How each pages are assembled:
Posts:
_header
+ [post's title]
+ _nav*
+ [post]
+ _blog-footer
+ _footer
index.html:
_header
+ [first line of latest post] + "Blog"
+ _nav*
+ [latest post]
+ _blog-sep
+ [previous 5 posts]
+ _blog-footer
+ _footer
archive.html:
_header
+ "Archive"
+ _nav*
+ [titles and links to all the posts]
+ _footer
feed.xml:
_feed-top
+ [every posts]
Just write your notes. Upon generation, each note will be transformed into its html
version. Each folder will have an index page with the notes in full
text and, for the root notes
folder, the list of sub-folders and the
their notes' titles will appear at the top of the notes/index.html
page. For individual notes, the URL will be the filename with '.md'
replaced by '.html'
How each pages are assembled:
notes/index.html:
_header
+ "Notes"
+ _nav*
+ [list of sub-folders and their notes titles (as links)]

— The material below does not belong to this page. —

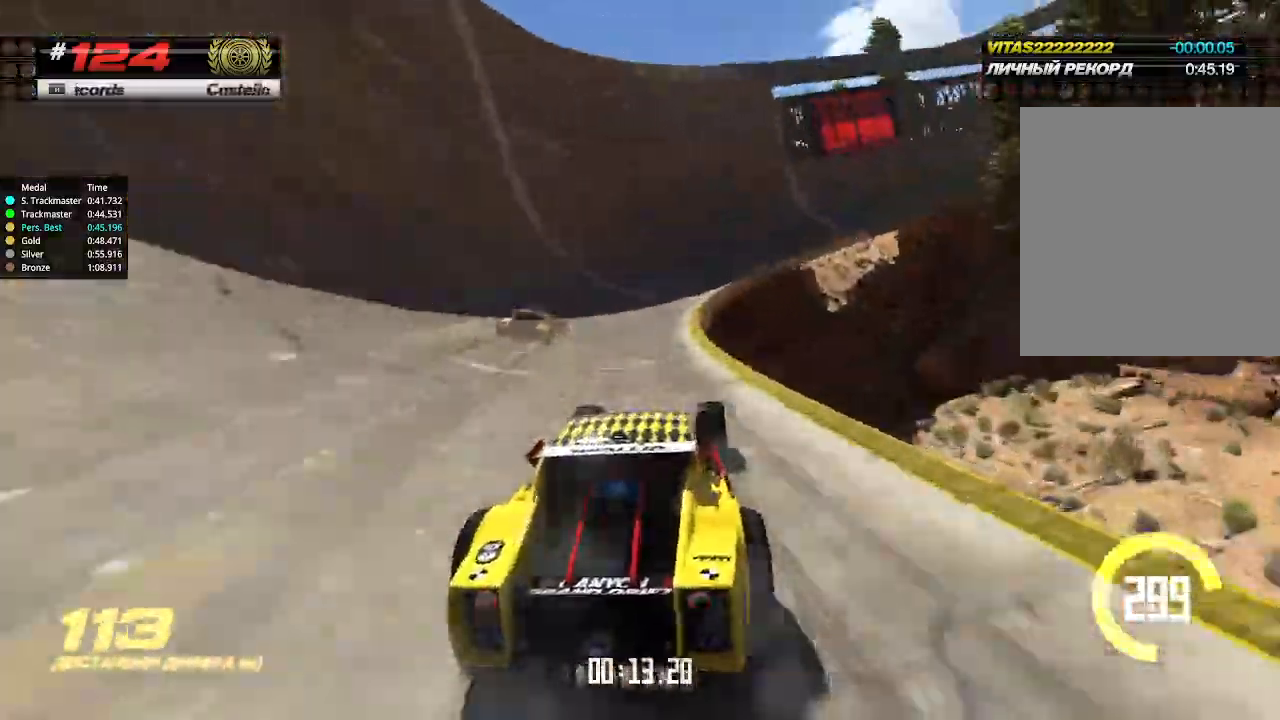
{"keys": ["up"], "events": [[33, "right", "up"], [133, "right", "down"], [267, "right", "up"], [400, "right", "down"], [500, "right", "up"]]}
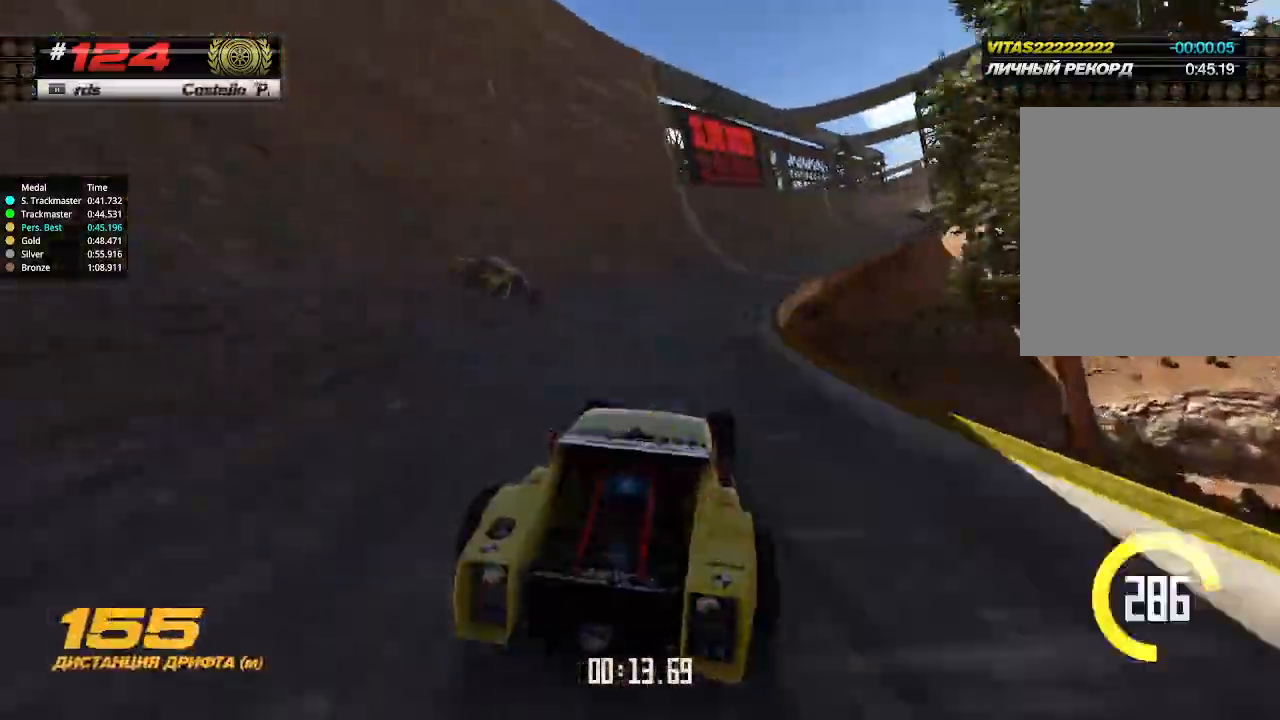
{"keys": ["right", "up"], "events": [[500, "right", "down"]]}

+ [each note in the folder]
+ _footer
notes/a-single-note.md -> notes/a-single-note.html:
_header
+ [note's title] + "Notes"
+ _nav*
+ [content]
+ _footer
notes/folder/index.html:
_header
+ [folder name] + "Notes"
+ _nav*
+ [all the folder's notes]
+ _footer
notes/folder/another-note.md -> notes/folder/another-note.html:
_header
+ [note's title] + folder + "Notes"
+ _nav*
+ [another-note.md]
+ _footer
The projects part was born of the way I arranged mine on my website:
language/projects
. Each project folder contains a project.blurb
and a project.md
. When the site is baked, the blurb are aggregated
and arranged below the category name on the Projects page, and each
project's markdown file is transformed into an index.html
page.
For example, given the following list of projects and languages:
|-Java
|-Displayable
|-Displayable.blurb
|-Displayable.md
|-DisplayableCreator
|-DisplayableCreator.blurb
|-DisplayableCreator.md
|-Javascript
|-nTime
|-nTime.blurb
|-nTime.md
The Projects page would look like that (projects/index.html):
_header
+ "Projects"
+ _nav*
+ java**
+ Displayable**
+ [Displayable.blurb]
+ DisplayableCreator**
+ [DisplayableCreator.blurb]
+ Javascript**
+ nTime**
+ [nTime.blurb]
+ _footer
The DisplayableCreator folder would contain a generated index page (projects/java/DisplayableCreator/index.html):
_header
+ [project's title] + "Projects"
+ _nav*
+ [project.md]
+ _footer
**: the folder's name
The pages .md
files will simply be transformed into a .html
version:
_header
+ [page's title]
+ _nav*
+ [content]
+ _footer
Except for a "home.md" page if present, which would be incorporated into
the root index.html
.
_header
+ [home title]
+ _nav*
+ [home.md]
+ [latest blog]
+ _blog-sep
+ [last 5 posts]
+ _blog-footer
+ _footer
Except for the homepage, everywhere the _nav
file is used it is
transformed so it is possible to highlight the current part of the
site the page is in. The default _nav.html
page contains links with
a class that is composed of a name (blog|notes|project) and "
nohl". When generating html pages, the composite class is matched and
the "nohl" part is replaced with "highlighted". For notes, blog
and projects only 'notes', 'blog' and 'projects' are looked
for. In the pages
directory, the file name is looked for. So if
there is colophon.md
page and a "colophon nohl"
class in the
_nav
file, the class will become "colophon highlighted"
in
thecolophon.html
page.
In 1.0, ___.sh
was generating a blog from a blog
folder. In 2.0 ___.sh
generates a website, including a blog, from a content
folder that contains a blog
folder. Accordingly to switch to 2.0, you will have to:
- update this project
- run
___.sh init
- copy you blog posts into content/blog
- edit the
content/_*
files to taste. Some names and purposes have changed from 1.0 . Don't forget to add a link to the blog xml feed somewhere.
I hereby release this 'software' under the Creative Commons BY-NA-SA. Have fun.